On 29 June 1908, Pope Pius X reestablished a single Apostolic Signatura consisting of six cardinals, one of whom acted as its prefect. On 28 June 1915, Pope Benedict XV reconstituted the college of the voting referendaries and simple referendaries with consultative functions and the 1917 Code of Canon Law removed the limitation of the number of cardinal members of this Supreme Tribunal.

The present competence of the Apostolic Signatura is that laid down in the apostolic constitution Pastor Bonus of 28 June 1988.

== Relationship to Supreme Court of Vatican City ==
On 16 March 2020, Pope Francis issued a new Vatican City civil law which makes the Apostolic Signatura itself the final court of cassation for Vatican City State and provides for greater independence of judicial bodies and magistrates dependent on the Pope. It also specifies the requirements for the appointment of judges and it simplifies the judicial system while increasing the staff of the court. Prior to that, the cardinal prefect of the Apostolic Signatura had served ex officio as the President of the Supreme Court of Vatican City (Corte di Cassazione). The two other members of the Supreme Court were also cardinals of the Apostolic Signatura and were chosen by the cardinal prefect on a yearly basis.

**WORK INSTRUCTION**
Retype the entire text about the Apostolic Signatura word for word. The entries that come after this text are separate material and have no connection to it.

**DATA EXTRACTS**

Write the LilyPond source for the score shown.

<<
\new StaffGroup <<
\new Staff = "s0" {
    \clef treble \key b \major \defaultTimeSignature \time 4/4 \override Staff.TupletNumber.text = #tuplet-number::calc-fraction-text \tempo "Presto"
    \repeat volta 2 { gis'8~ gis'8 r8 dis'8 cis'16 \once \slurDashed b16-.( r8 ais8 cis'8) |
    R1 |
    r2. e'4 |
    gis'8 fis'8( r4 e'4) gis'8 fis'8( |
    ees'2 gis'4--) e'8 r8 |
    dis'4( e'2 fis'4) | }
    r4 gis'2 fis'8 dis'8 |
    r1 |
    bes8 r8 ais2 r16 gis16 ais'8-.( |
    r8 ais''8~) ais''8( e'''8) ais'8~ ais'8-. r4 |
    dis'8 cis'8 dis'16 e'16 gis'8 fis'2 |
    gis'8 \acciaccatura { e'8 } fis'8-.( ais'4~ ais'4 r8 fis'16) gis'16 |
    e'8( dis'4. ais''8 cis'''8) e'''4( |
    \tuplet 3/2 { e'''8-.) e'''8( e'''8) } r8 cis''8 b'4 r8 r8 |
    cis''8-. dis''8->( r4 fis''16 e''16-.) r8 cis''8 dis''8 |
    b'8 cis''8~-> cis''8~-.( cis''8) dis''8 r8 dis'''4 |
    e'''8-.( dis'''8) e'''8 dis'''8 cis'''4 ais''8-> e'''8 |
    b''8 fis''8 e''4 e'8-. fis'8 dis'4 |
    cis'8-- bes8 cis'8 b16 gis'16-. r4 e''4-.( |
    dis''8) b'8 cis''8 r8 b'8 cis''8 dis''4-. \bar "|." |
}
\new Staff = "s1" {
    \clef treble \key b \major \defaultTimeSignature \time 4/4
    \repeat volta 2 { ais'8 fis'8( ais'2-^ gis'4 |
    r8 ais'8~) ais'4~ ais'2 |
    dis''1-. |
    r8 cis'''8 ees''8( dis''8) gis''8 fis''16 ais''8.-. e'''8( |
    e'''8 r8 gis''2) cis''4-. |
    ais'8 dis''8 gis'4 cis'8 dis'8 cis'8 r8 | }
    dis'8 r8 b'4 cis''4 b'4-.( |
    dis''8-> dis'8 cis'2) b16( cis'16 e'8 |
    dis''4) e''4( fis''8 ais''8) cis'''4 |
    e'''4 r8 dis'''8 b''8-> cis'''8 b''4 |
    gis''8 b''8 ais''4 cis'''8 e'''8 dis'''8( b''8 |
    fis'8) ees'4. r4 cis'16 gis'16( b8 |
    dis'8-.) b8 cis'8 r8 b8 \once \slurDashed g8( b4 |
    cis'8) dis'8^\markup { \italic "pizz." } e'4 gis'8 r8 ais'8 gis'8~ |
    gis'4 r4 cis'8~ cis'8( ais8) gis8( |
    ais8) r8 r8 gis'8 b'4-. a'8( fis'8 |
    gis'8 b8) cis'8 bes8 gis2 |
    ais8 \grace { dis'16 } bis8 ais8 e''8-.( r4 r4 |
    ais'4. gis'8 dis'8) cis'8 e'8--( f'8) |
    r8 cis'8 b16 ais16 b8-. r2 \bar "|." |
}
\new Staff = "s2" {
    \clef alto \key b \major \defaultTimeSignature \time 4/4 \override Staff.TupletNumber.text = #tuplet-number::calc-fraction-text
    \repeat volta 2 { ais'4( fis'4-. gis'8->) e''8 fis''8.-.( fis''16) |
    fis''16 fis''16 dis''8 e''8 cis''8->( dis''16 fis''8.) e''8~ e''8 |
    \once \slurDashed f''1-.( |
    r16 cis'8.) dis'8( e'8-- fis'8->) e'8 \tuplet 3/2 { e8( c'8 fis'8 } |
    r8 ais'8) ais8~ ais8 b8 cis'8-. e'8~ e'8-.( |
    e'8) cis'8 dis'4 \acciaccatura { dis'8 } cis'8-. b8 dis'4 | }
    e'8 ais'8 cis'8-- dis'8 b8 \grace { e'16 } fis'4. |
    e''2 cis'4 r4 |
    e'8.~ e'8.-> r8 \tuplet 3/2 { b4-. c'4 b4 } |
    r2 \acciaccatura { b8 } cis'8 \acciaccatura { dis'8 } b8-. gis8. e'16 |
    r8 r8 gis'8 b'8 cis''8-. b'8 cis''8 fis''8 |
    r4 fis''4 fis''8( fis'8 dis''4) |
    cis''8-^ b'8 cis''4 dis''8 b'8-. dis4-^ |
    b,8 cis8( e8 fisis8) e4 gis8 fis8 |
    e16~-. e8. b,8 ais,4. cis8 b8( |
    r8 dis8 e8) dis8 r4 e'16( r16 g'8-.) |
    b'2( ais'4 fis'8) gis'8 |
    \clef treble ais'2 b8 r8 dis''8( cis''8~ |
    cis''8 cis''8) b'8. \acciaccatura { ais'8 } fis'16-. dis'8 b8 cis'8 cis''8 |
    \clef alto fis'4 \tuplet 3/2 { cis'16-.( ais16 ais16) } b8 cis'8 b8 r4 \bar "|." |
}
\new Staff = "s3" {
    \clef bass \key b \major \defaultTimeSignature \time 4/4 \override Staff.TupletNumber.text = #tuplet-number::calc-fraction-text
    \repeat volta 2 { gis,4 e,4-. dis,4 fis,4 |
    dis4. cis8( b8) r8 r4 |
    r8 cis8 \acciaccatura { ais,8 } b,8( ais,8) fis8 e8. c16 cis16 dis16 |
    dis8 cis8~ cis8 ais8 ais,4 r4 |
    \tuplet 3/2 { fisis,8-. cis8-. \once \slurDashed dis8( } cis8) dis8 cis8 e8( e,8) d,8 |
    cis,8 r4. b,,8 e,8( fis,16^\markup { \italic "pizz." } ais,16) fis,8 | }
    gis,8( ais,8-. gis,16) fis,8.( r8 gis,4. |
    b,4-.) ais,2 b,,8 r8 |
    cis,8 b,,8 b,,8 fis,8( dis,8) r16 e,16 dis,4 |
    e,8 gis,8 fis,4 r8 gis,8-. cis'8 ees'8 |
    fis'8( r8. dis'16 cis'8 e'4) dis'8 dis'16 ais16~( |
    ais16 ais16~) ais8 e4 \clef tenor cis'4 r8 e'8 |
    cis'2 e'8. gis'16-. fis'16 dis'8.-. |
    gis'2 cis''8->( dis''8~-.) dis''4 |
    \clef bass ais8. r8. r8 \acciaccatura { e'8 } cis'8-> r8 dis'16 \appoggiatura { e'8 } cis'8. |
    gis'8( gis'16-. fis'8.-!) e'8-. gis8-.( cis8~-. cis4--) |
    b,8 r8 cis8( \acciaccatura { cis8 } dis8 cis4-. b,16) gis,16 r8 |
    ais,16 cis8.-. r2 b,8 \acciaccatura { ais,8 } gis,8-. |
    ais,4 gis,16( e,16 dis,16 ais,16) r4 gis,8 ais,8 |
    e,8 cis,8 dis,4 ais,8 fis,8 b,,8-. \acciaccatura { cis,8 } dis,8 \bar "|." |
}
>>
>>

**YOUR RESPONSE**
On 29 June 1908, Pope Pius X reestablished a single Apostolic Signatura consisting of six cardinals, one of whom acted as its prefect. On 28 June 1915, Pope Benedict XV reconstituted the college of the voting referendaries and simple referendaries with consultative functions and the 1917 Code of Canon Law removed the limitation of the number of cardinal members of this Supreme Tribunal.

The present competence of the Apostolic Signatura is that laid down in the apostolic constitution Pastor Bonus of 28 June 1988.

== Relationship to Supreme Court of Vatican City ==
On 16 March 2020, Pope Francis issued a new Vatican City civil law which makes the Apostolic Signatura itself the final court of cassation for Vatican City State and provides for greater independence of judicial bodies and magistrates dependent on the Pope. It also specifies the requirements for the appointment of judges and it simplifies the judicial system while increasing the staff of the court. Prior to that, the cardinal prefect of the Apostolic Signatura had served ex officio as the President of the Supreme Court of Vatican City (Corte di Cassazione). The two other members of the Supreme Court were also cardinals of the Apostolic Signatura and were chosen by the cardinal prefect on a yearly basis.